Hockey has even become a recurring subject in our literature. The theme is so significant that Michael P.J. Kennedy, instructor at the University of Saskatchewan, has created a course entitled “Reading Culture: Hockey in Canadian Literature.” Kennedy has also published Words on Ice: A Collection of Hockey Prose (Key Porter Books, 2003), an anthology of stories that capture many different perspectives on the game.

Read on for excerpts from some of those stories, and significant pieces of hockey history.


“I would sometimes imagine one great outdoor hockey game, stretching from just inside the Rockies to the shores of the Atlantic, detouring only around the too temperate climate of a few of the bigger cities. Or, perhaps, a hundred thousand simultaneous games, all overlapping as our own used to overlap at Dickson Park, kept separate only by the carved initials, inlaid in snow, on our pucks.”
- Peter Gzowski, The Game of Our Lives

“Hockey is our winter ballet and in many ways our only national drama.”
- Morley Callaghan, The Game That Makes a Nation


The Drama Unfolds
All hockey season long, fans gather around televisions at home or in pubsin pubs to watch “the national drama” unfold. And it only intensifies when the playoffs begin.
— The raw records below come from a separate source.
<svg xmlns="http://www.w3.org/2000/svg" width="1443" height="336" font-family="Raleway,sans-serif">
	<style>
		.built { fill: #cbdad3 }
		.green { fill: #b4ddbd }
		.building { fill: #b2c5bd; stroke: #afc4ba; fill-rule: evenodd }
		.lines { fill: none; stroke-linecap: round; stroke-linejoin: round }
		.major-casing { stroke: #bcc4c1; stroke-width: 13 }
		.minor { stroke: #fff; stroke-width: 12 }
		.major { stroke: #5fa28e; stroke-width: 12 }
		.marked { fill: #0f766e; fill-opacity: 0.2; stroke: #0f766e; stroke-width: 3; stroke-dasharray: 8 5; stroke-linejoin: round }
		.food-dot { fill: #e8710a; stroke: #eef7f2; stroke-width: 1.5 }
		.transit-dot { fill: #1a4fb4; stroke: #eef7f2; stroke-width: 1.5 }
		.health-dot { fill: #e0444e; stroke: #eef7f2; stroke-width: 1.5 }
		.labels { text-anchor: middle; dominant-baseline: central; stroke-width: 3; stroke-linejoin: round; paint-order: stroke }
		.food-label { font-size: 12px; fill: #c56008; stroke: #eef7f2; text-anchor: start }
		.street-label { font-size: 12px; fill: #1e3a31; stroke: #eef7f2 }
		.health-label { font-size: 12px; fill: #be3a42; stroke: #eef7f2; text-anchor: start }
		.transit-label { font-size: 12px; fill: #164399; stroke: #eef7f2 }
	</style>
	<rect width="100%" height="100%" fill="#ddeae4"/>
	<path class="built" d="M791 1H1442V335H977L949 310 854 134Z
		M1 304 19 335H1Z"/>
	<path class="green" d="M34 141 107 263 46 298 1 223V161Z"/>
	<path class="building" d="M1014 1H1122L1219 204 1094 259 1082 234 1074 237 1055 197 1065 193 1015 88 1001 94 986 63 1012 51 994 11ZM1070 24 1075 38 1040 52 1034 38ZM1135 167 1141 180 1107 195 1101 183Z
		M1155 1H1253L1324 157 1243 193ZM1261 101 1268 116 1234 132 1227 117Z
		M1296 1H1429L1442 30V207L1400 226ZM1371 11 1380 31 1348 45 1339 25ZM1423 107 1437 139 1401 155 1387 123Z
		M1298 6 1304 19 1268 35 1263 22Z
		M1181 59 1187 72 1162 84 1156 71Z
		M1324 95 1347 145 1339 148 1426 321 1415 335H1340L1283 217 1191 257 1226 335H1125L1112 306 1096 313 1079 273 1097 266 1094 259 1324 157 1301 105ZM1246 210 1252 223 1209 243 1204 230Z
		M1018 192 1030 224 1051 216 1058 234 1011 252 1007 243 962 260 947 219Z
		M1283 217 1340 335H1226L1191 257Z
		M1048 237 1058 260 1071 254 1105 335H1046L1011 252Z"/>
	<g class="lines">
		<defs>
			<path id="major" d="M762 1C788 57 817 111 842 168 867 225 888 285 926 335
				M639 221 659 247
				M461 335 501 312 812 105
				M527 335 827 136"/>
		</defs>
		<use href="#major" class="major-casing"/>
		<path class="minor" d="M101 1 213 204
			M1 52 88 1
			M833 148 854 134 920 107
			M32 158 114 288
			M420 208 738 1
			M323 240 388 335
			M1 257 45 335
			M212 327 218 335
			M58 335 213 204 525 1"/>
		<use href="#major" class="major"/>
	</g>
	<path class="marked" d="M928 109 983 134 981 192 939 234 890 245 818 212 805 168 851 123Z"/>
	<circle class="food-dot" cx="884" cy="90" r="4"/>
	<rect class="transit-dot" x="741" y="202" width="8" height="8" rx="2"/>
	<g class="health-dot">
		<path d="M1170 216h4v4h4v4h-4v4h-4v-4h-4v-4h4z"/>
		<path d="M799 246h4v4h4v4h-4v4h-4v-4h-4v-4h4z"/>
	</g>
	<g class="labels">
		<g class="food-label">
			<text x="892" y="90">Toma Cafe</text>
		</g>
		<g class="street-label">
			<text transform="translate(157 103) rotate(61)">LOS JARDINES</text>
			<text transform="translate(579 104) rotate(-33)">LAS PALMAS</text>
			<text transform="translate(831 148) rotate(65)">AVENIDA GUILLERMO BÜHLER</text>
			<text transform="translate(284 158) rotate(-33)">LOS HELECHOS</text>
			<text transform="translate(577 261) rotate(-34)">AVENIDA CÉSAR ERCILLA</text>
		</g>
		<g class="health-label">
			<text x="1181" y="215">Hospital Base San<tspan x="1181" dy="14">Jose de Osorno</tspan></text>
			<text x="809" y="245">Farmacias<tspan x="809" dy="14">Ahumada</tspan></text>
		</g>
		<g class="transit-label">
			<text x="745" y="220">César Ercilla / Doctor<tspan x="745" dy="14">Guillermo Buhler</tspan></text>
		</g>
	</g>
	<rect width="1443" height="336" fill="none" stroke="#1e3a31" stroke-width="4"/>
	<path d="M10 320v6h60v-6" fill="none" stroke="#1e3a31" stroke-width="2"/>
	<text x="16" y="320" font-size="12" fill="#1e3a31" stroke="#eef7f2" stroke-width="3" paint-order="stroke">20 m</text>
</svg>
Special games, such as the Winter Olympics or the 1972 Summit Series, are even more cause for excitement. In 2002, more than 6 million Canadians tuned in to see the women's hockey team win the gold medal at the Winter Olympics; 10 million tuned in to see the men's team do the same three days later.
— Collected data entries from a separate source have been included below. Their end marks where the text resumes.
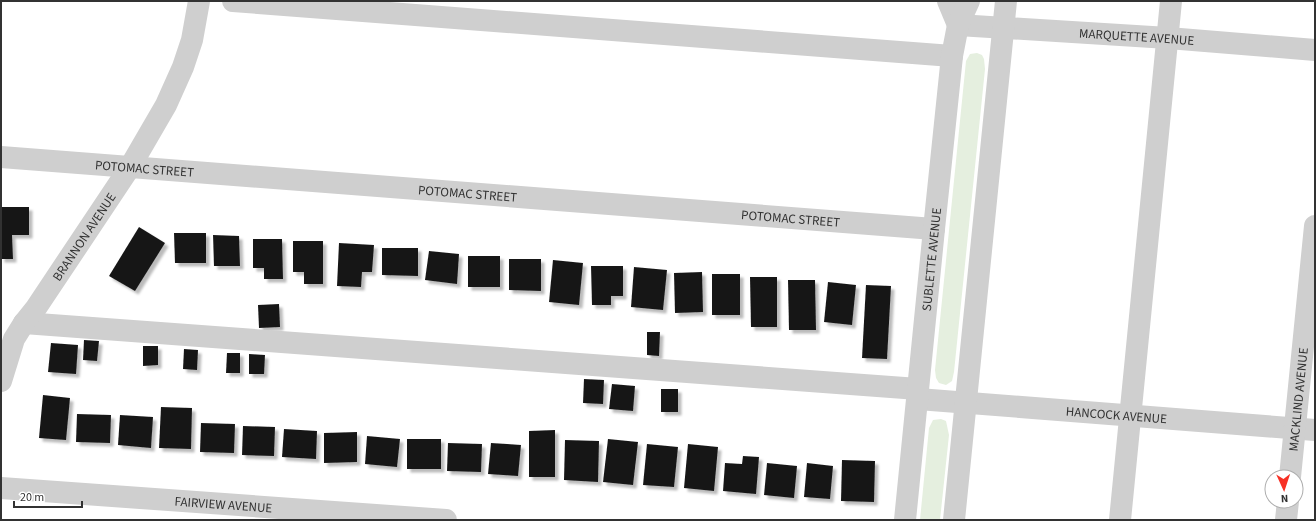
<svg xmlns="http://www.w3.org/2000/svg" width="1316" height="521" font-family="'Source Sans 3',sans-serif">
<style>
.green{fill:#e5efdf}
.building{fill:#191919;filter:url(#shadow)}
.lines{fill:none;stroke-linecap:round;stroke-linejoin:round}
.minor{stroke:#cfcfcf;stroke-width:22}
.labels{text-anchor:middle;stroke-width:4;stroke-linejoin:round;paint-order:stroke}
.street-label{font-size:13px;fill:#323232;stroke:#fff}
</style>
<defs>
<filter id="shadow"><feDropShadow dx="3.5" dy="3.5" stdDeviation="1" flood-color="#0004"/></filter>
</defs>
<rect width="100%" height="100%" fill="#fff"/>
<g class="green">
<polygon points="977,53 982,55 984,59 985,69 954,372 952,381 946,385 939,383 936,378 935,370 966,61 970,54"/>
<polygon points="941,419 946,421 949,435 940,520 920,520 929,428 933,420"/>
</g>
<g class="building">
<polygon points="1,207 29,207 29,235 12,235 13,259 1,259"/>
<polygon points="139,227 165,243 135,291 109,276"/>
<polygon points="174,233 206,233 206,263 175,263"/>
<polygon points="213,235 239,236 240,266 214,266"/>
<polygon points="253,239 282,239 283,279 264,279 264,268 253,268"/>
<polygon points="293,241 323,241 323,284 304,284 304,272 293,272"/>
<polygon points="339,243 374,245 372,272 362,272 361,287 337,286"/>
<polygon points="382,248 418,248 418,276 382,275"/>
<polygon points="429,251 459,254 457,284 425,280"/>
<rect x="468" y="256" width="32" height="31"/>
<polygon points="509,259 541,259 541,291 509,290"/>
<polygon points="553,260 583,263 579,305 549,302"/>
<polygon points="591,266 623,266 623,296 611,296 611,305 592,305"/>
<polygon points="634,267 667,270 663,310 631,307"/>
<polygon points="702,272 703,312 675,313 674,273"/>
<rect x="712" y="274" width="28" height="41"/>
<polygon points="750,277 777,277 777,327 751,327"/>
<polygon points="788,280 815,280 816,330 789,330"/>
<polygon points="828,282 856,285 852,325 824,322"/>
<polygon points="866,285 891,286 887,359 862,358"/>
<polygon points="279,304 280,327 259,328 258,305"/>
<polygon points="647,332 660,332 659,356 647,355"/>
<polygon points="84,340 99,341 97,361 83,360"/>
<polygon points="51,343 78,345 76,374 48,372"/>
<polygon points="143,346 158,346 158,365 143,366"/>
<polygon points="184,349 198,350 197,370 183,369"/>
<polygon points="227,353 240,353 240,373 226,373"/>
<polygon points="249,354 265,355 264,374 249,374"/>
<polygon points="584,379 604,380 603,404 583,403"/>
<polygon points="612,384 635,386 633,411 609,409"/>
<rect x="661" y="389" width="17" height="23"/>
<polygon points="43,395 70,398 66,440 39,438"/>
<polygon points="161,407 192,408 191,449 159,448"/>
<polygon points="77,414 111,415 110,443 76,442"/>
<polygon points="120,415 153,417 151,448 118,445"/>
<polygon points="201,423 235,424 234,453 200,452"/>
<polygon points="243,426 275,427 274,456 242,455"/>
<polygon points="284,429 317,431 316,459 282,457"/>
<polygon points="555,430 555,477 529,477 529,431"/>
<polygon points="357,432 357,462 324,463 324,433"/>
<polygon points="367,436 400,439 397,467 365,464"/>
<rect x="407" y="439" width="34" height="30"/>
<polygon points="608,439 638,442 633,485 603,482"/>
<polygon points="565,440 599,441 598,482 564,480"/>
<polygon points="448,443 482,444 481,472 447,471"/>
<polygon points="491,443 521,445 518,476 488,474"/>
<polygon points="647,444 678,447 674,487 643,485"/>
<polygon points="688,444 718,447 714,491 684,488"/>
<polygon points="743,456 759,457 756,494 723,491 725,463 742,464"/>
<polygon points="842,460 875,461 874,502 841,501"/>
<polygon points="767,463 797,466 794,498 764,495"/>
<polygon points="807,463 833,466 830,499 804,497"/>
</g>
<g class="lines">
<g class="minor">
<polyline points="233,1 952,56"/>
<path id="s1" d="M948,1L958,25L1168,38L1315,50"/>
<path id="s2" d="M1,157L934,229"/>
<polyline points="24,323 918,389"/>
<path id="s3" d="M1,381L14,339L24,323L36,308L130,167L166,105L183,67L192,40L199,1"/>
<path id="s4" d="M918,399L1315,430"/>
<path id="s5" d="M1290,477L1315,226"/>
<path id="s6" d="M1,488L446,520"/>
<path id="s7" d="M905,520L934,229L952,56L958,25L969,1"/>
<polyline points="954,520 1006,1"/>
<polyline points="1120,520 1171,1"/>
<polyline points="1286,520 1288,501"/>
</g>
</g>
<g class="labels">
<g class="street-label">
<text dy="5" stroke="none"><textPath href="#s1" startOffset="205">MARQUETTE AVENUE</textPath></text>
<text dy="5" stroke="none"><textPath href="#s2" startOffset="144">POTOMAC STREET</textPath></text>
<text dy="5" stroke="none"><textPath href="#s2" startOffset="468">POTOMAC STREET</textPath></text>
<text dy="5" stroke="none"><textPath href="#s2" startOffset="792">POTOMAC STREET</textPath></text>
<text dy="5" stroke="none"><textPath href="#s3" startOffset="168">BRANNON AVENUE</textPath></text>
<text dy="5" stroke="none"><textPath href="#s7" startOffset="262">SUBLETTE AVENUE</textPath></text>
<text dy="5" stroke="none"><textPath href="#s5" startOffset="78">MACKLIND AVENUE</textPath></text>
<text dy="5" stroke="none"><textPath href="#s4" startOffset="199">HANCOCK AVENUE</textPath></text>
<text dy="5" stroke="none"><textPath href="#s6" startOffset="223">FAIRVIEW AVENUE</textPath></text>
</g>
</g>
<rect width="1316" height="521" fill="none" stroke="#323232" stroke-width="4"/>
<g transform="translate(1284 489) rotate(177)"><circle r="19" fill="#ffffff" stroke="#adadad"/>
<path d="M0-3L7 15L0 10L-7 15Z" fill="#f73125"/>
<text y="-6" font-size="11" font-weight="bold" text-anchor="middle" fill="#323232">N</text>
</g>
<path d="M14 501v6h68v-6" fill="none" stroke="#323232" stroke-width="2"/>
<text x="20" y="501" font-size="12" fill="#323232" stroke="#ffffff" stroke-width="3" paint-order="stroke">20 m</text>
</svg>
The eight grueling games of the 1972 series against the Soviet Union were tantamount to a national identity crisis. No one expected the quick, hard-playing Soviet team to match the skill of Team Canada's NHL professionals.

Many Canadians took the day off work on Sept. 28, 1972 to watch the final game broadcast from Moscow. With mere seconds remaining, Paul Henderson scored the series-winning goal to win the game, 6-5, and all of Canada rejoiced. Describing the game play of Team Canada, Soviet coach Anatoli Tarasov said they “battled with the ferocity and intensity of a cornered animal."